Bhattacharjee Arnab, Kar Supratik, Ojha Probir Kumar
Drug Discovery and Development Laboratory (DDD Lab), Department of Pharmaceutical Technology, Jadavpur University, Kolkata 700032, India.
Chemometrics and Molecular Modeling Laboratory, Department of Chemistry and Physics, Kean University, 1000 Morris Avenue, Union, NJ 07083, USA.
Comput Biol Chem. 2025 Apr;115:108347. doi: 10.1016/j.compbiolchem.2025.108347. Epub 2025 Jan 13.
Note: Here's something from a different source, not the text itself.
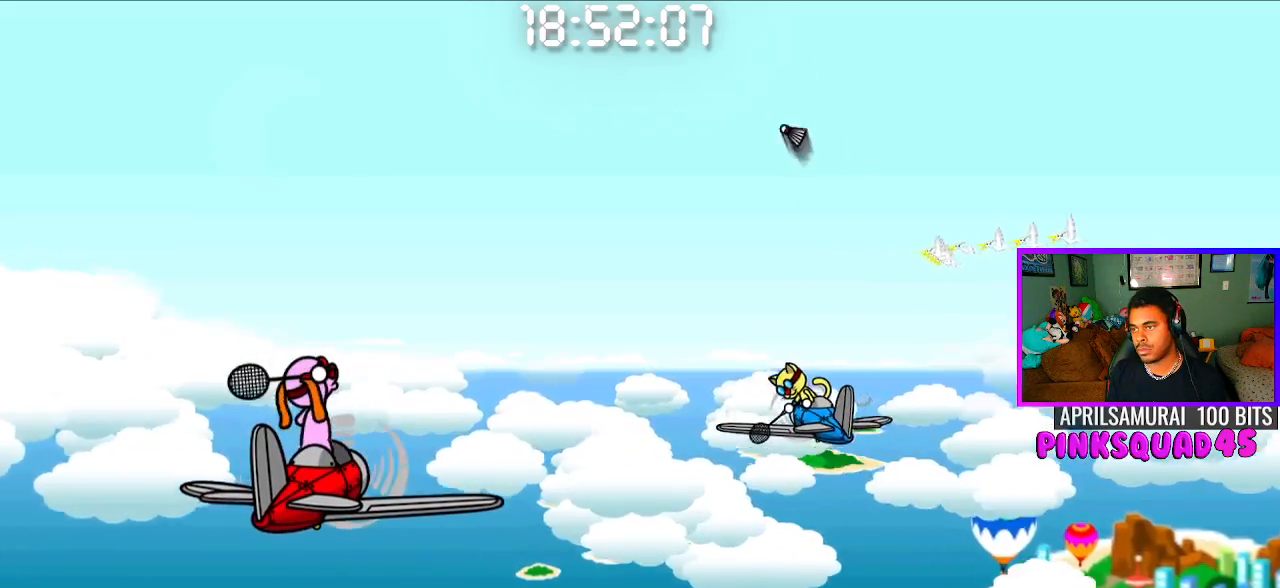
{"buttons": [], "left_stick": "center", "right_stick": "center", "events": []}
Multiple myeloma (MM) is the second most frequently diagnosed hematological malignancy, presenting limited treatment options with no curative potential and significant drug resistance. Recent studies involving genetic knockdown established the crucial role of GRK6 in upholding the viability of MM cells, emphasizing the need to identify potential inhibitors. Computational exploration of GRK6 inhibitors has not been attempted previously. Herein, the present study reports a multilayered lead prioritization and optimization framework using chemometrics and molecular simulations. 2D QSAR studies revealed that hydrogen bonding and polar interactions enhanced GRK6 inhibitory activity, while increased electron accessibility posed a risk of off-target effects. The pharmacophore hypothesis (DDHRRR_1) featured two hydrogen bond donors, one hydrophobic region, and three aromatic rings, laying the foundation for the 3D QSAR models. Hydrophobic groups, such as pyridine and pyrazole, were shown to enhance inhibition, while smaller groups, like ethyl and hydroxyl, reduced activity. 12,557 DrugBank compounds were screened using the developed chemometric models and molecular docking in tandem, which led to the identification of 7 potential parent leads for subsequent QSAR-guided structural optimizations. 350 lead analogs were generated and the top 4 were further analyzed using molecular docking, ADMET, molecular dynamics, and metadynamics analysis based on Principal Component Analysis (PCA), Probability Density Function (PDF), and Free Energy Landscapes (FEL). Upon cumulative retrospection, we propose a novel analog of DB07168 (DB07168-A13) (docking score: -11.2 kcal/mol, MM-GBSA binding energy: -55.2 kcal/mol) as the most promising GRK6 inhibitor, warranting further in vitro validation, for addressing prospective therapeutic intervention in MM.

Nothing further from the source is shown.